* [Directive 1]:
Answer these three questions from the Linux gaming discussion.
(a) Which company went on record calling Linux too difficult to develop for?
(b) About how many games does one commenter have in their Linux Steam library?
(c) How old is Vulkan said to be?
* [Directive 2]: Continue the Linux gaming discussion from the point where it stops.

* [Extracted text]:
For Joe Bloggs at home without any real computer knowledge, it must be frightening situation especially if they are poor and the laptop/desktop is their only device for internet access/homework/porn etc !
"I certainly hope Linux will take some serious market share away from MS and if some serious AAA Vulkan games in Linux could be released then who knows !"
Good Luck. Bethesda (makers of one of the recent AAA's, Fallout 4) went on record swearing off Linux as too difficult to develop because it doesn't have a united user front (IOW, will be Red Hat or Ubuntu or whatever). Not even Valve's SteamOS is making any headway, and for whatever reason WINE (even a self-contained type a la DOOM using DOSBox) isn't even being considered.
I've seen a huge change since SteamOS has been released. Gaming on Linux used to be pretty much non-existent, with Tuxracer, etc being the staple type of game. In the last year or two the floodgates have started to open and there are games coming out weekly for Linux now (gamingonlinux.com has a list of release dates for many games). There is no shortage of games, I have almost 400 in my Linux steam library. Indie developers have really embraced Linux and there are plenty to choose from including all the most popular indie titles like Rocket League, Stardew Valley, etc,etc. Likewise there are plenty of sim type games like Total War, Stellaris, Hearts of Iron, Civ, etc. Aspyr and Feral are porting more and more "AAA" type games like Borderlands, Tomb Raider, XCOM, Deus Ex Mankind Divided and Total War Warhammer, etc.
Even *Electronic Arts* is adding support for Vulkan into Frostbite, and pretty much every major middleware engine like Source2, id, CryEngine, Serious, Unreal, Unity is adding in Vulkan support. Vulkan is only about 6 months old, in another year or twos time I think the floodgates really will have opened.
I've taken a look at the gamingonlinux.com, and as I suspected, almost all of them are made by indies with little to hold them back. And while most engines these days are multiplat, developers still don't put forth the effort to make the actual games (which are more than just those engines) multiplat. Why is it that not even Valve can convince the major developers or publishers to support Linux? Take EA, for instance. Sure, the Frostbite engine is multiplat, but where's the latest Madden or FIFA or whatever for Linux? It would have to take something serious to make gaming devs take Linux seriously, and so far not even the backlash of Windows 10 is doing that (probably because Win10 is practically a two-fer: developing for Win10 makes developing for the Xbox One a lot easier). And Valve won't help with that since they know which platform has the most Steam installs (not to mention the largest supported library--compare them for yourself). So it's not like we're going to see a major title come to PC but only to Linux; it would be fiscal suicide.
>> Why is it that not even Valve can convince the major developers or publishers to support Linux?
Simple economics? No profit-motivated company is going to spend money targeting a tiny sliver of the market, unless they can charge a hefty premium (and I doubt Linux gamers are going to be prepared to pay $1000 per game). Why do you expect a company to lose money on the work it produces?
You're right Charles, the majority of the games being released are indie titles and from smaller studios like Team 17, etc, as the scope of these games is smaller so they're quicker to develop, QA and release. I think that's the same with Windows, the majority of games are smaller titles, with a small number of big well publicised AAAs. I personally think this year has been a really bad year overall with very few interesting AAA games.

* [Supplied records]:
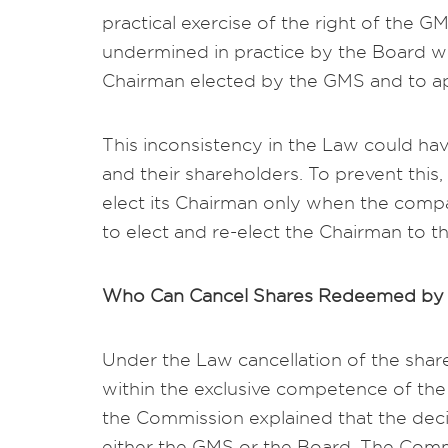
practical exercise of the right of the G
undermined in practice by the Board whi
Chairman elected by the GMS and to a
This inconsistency in the Law could h
and their shareholders. To prevent this,
elect its Chairman only when the compan
to elect and re-elect the Chairman to 
Who Can Cancel Shares Redeemed by 
Under the Law cancellation of the shar
within the exclusive competence of the
the Commission explained that the dec
either the GMS or the Board. The Commi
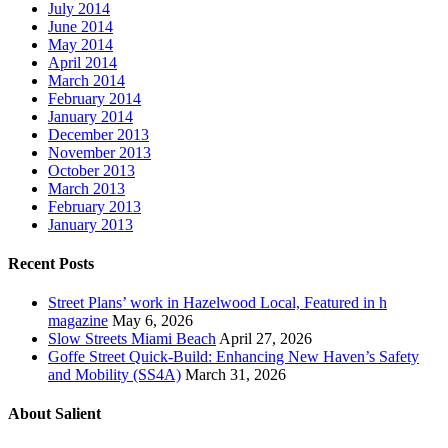
July 2014
June 2014
May 2014
April 2014
March 2014
February 2014
January 2014
December 2013
November 2013
October 2013
March 2013
February 2013
January 2013
Recent Posts
Street Plans’ work in Hazelwood Local, Featured in h
magazine
May 6, 2026
Slow Streets Miami Beach
April 27, 2026
Goffe Street Quick-Build: Enhancing New Haven’s Safety
and Mobility (SS4A)
March 31, 2026
About Salient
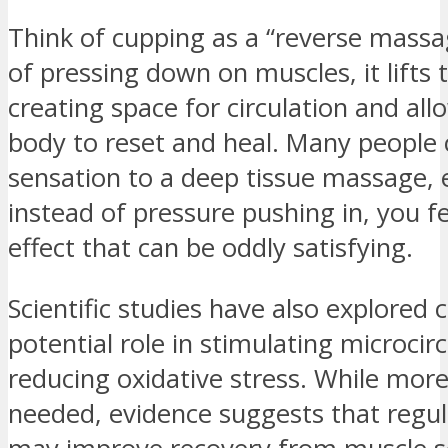
Think of cupping as a “reverse massa
of pressing down on muscles, it lift
creating space for circulation and all
body to reset and heal. Many people
sensation to a deep tissue massage, 
instead of pressure pushing in, you fe
effect that can be oddly satisfying.
Scientific studies have also explored 
potential role in stimulating microcir
reducing oxidative stress. While more
needed, evidence suggests that regu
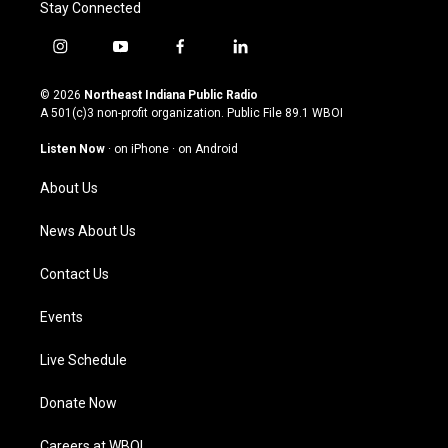
Stay Connected
i
y
f
l
n
o
a
i
s
u
c
n
© 2026
Northeast Indiana Public Radio
t
t
e
k
A 501(c)3 non-profit organization. Public File
89.1 WBOI
a
u
b
e
g
b
o
d
Listen Now
·
on iPhone
·
on Android
r
e
o
i
a
k
n
About Us
m
News About Us
Contact Us
Events
Live Schedule
Donate Now
Careers at WBOI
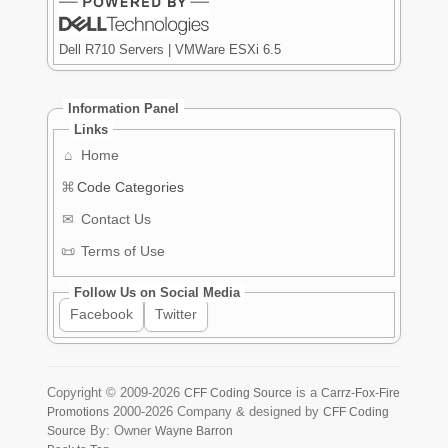
Dell R710 Servers | VMWare ESXi 6.5
Information Panel
Links
⌂
Home
⌘
Code Categories
✉
Contact Us
📜
Terms of Use
Follow Us on Social Media
Facebook
Twitter
Copyright ©
2009-2026
is a
CFF Coding Source
Carrz-Fox-Fire
2000-2026
Company & designed by
Promotions
CFF Coding
By: Owner
Source
Wayne Barron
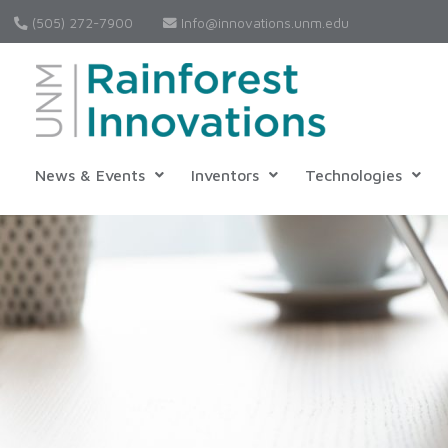
(505) 272-7900
Info@innovations.unm.edu
News & Events
Inventors
Technologies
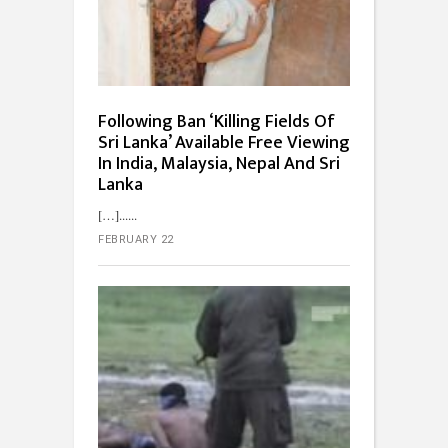
Following Ban ‘Killing Fields Of
Sri Lanka’ Available Free Viewing
In India, Malaysia, Nepal And Sri
Lanka
[…]...
FEBRUARY 22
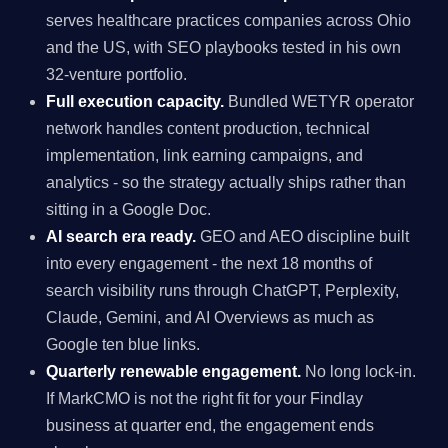
serves healthcare practices companies across Ohio
and the US, with SEO playbooks tested in his own
32-venture portfolio.
Full execution capacity.
Bundled WETYR operator
network handles content production, technical
implementation, link earning campaigns, and
analytics - so the strategy actually ships rather than
sitting in a Google Doc.
AI search era ready.
GEO and AEO discipline built
into every engagement - the next 18 months of
search visibility runs through ChatGPT, Perplexity,
Claude, Gemini, and AI Overviews as much as
Google ten blue links.
Quarterly renewable engagement.
No long lock-in.
If MarkCMO is not the right fit for your Findlay
business at quarter end, the engagement ends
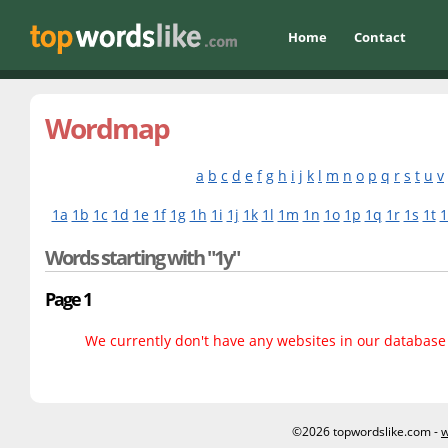
Home
Contact
Wordmap
a
b
c
d
e
f
g
h
i
j
k
l
m
n
o
p
q
r
s
t
u
v
1a
1b
1c
1d
1e
1f
1g
1h
1i
1j
1k
1l
1m
1n
1o
1p
1q
1r
1s
1t
1
Words starting with "1y"
Page 1
We currently don't have any websites in our database f
©2026 topwordslike.com -
w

* [Final answer 1]:
(a) Bethesda
(b) Almost 400
(c) About 6 months

* [Final answer 2]:
I would say Valve *is* convincing developers to support Linux, they recommend and support Vulkan ahead of DX12, put funds into the Khronos group and sponsor tools such as Lunar, present a lot of info at GDC and the like. Gabe has made no secret of the fact he doesn't like where Windows is headed with the Store and UWP, etc, and is working to develop alternatives, going as far as to create his own Linux OS and client. I'd say this is bearing the fruits of success, the smaller devs are getting onboard, the porters like Feral have many announced ports in progress, and Linux support for the larger games is becoming more common. Some of the big studios and middleware vendors are building in Vulkan support into their engines and once that is in place it becomes so much easier to support alternate OS's, it all takes time and there's no Madden or FIFA yet as those big budget titles take years to develop, and Vulkan was only released about 6 months ago and the engines are still in development.
Whether the big publishers like Ubisoft, Activision start to support Linux, who knows but as it becomes more cost effective I think its more likely. I think having PC gaming not locked into only Windows can only be a good thing for the industry.
"I would say Valve *is* convincing developers to support Linux, they recommend and support Vulkan ahead of DX12, put funds into the Khronos group and sponsor tools such as Lunar, present a lot of info at GDC and the like."
And they've been at it for years, and what have they to show for it? Most games coming out, be they indie, small-studio, or big-name, are Windows-ONLY. They've had plenty of time to push SteamOS, and they could've always provided migration tools, WINE layers for older games, and discount incentives, and so on. Why haven't they have anything really significant to show for it despite all that time?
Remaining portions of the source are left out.